Interview conducted by Jeff Burk
Photos by Jeff Burk, Ron Lewis and DRO files

Join us now as we pick up the conversation that DRO Editor Jeff Burk had with Don Schumacher and Lee Beard.

The part of the interview is wide-ranging including PRO (Professional Racers Organization), nitro fuel, racing at 1000 feet, nostalgia and more. Open and frank would be the way you would describe the rest of the Innerview.

In case you missed part 1, you can read it here!

DRO: How would you feel if NHRA came to you and said, “Look the funny car bodies are unrecognizable to anybody but you guys. Next year, we’re going to make you guys have body lines that are recognizable as that brand.” Would you have any trouble doing that?

LB: It’s just the expense of changing our current funny car body airshell that you buy from either Roush or Metalcrafters. It’s about $40,000 for today’s autoclave carbon fiber bodies, so you take that, you have to mount it, put the sheet metal work in it, a square on it, windows in it, paint on it; by the time you get a race-ready body today, you’re looking at sixty, seventy thousand dollars. Each team has about three bodies or so, it would be a huge expense to say “These things aren’t recognizable, they need to be changed,” so again, it’s not the right economic things to do.

DRO: Without a GM presence, and with Ford being the only ones supplying their own bodies….

LB: That’s a minor problem.

DRO: But do you see guys running their bodies longer now, instead of having a new body by Roush and designed by GM engineers every year, a new Pontiac….

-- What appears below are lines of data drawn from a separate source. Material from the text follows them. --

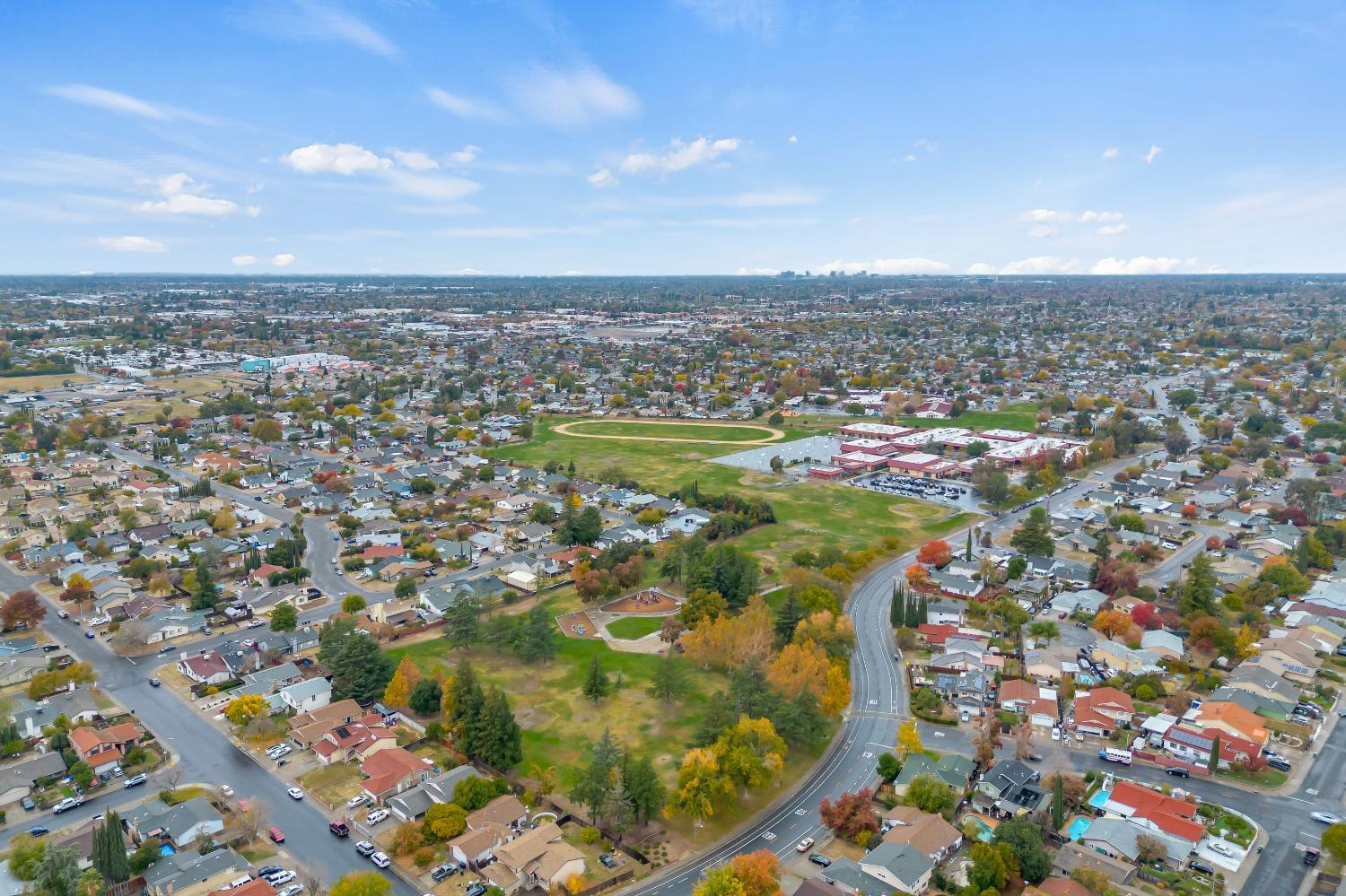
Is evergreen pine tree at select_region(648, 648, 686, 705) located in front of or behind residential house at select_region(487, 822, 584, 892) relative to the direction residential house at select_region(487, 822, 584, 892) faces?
behind

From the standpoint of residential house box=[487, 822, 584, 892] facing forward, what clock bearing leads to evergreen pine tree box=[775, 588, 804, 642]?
The evergreen pine tree is roughly at 6 o'clock from the residential house.

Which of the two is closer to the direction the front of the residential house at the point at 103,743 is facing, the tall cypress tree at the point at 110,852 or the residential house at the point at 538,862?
the tall cypress tree

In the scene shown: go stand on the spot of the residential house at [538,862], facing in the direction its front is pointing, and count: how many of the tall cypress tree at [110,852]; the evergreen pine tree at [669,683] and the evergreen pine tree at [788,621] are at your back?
2

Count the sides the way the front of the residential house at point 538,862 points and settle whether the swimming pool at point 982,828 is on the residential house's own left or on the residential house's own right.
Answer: on the residential house's own left

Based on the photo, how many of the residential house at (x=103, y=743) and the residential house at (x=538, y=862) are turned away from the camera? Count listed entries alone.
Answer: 0

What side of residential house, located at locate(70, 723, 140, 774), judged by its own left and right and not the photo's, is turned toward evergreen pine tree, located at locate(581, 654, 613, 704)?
left

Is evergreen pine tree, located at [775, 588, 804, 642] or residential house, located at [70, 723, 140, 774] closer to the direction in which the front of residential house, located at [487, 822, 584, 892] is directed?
the residential house

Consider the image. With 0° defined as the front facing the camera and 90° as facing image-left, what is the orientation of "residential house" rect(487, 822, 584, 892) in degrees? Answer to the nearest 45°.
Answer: approximately 45°
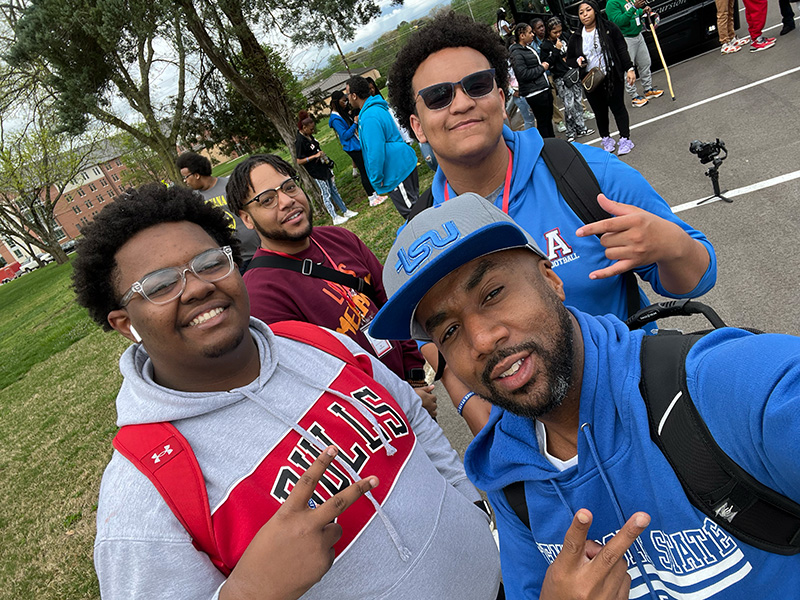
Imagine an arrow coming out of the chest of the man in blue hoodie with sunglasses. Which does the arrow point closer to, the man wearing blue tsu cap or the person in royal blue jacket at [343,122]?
the man wearing blue tsu cap

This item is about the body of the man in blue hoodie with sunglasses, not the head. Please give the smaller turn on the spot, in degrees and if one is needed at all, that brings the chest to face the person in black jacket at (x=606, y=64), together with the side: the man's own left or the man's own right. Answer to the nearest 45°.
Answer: approximately 180°

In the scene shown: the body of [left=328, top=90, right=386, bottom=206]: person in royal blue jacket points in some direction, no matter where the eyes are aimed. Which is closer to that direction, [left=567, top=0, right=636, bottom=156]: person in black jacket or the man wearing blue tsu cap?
the person in black jacket

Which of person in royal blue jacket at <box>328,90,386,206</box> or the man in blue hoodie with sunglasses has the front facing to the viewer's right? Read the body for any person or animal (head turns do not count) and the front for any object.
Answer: the person in royal blue jacket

LB: You’re not going to see that development because it’s such an expensive thing to do to design a body, to build the molds and produce the body. It’s a very expensive thing to do. Team owners aren’t going to fund that out of pocket; it’s always going to be funded by the car companies. So you’re not going to see a lot of body development. The fact is, the quality of the bodies being produced today is so good that they can be run multiple seasons on the same body.

DRO: So we’re not likely to see as many small changes that they’ve made in the wind tunnels, to try and make them faster. We may not see that kind of development any more?

LB: You don’t have that kind of development any more just because of the economic situation with the car companies.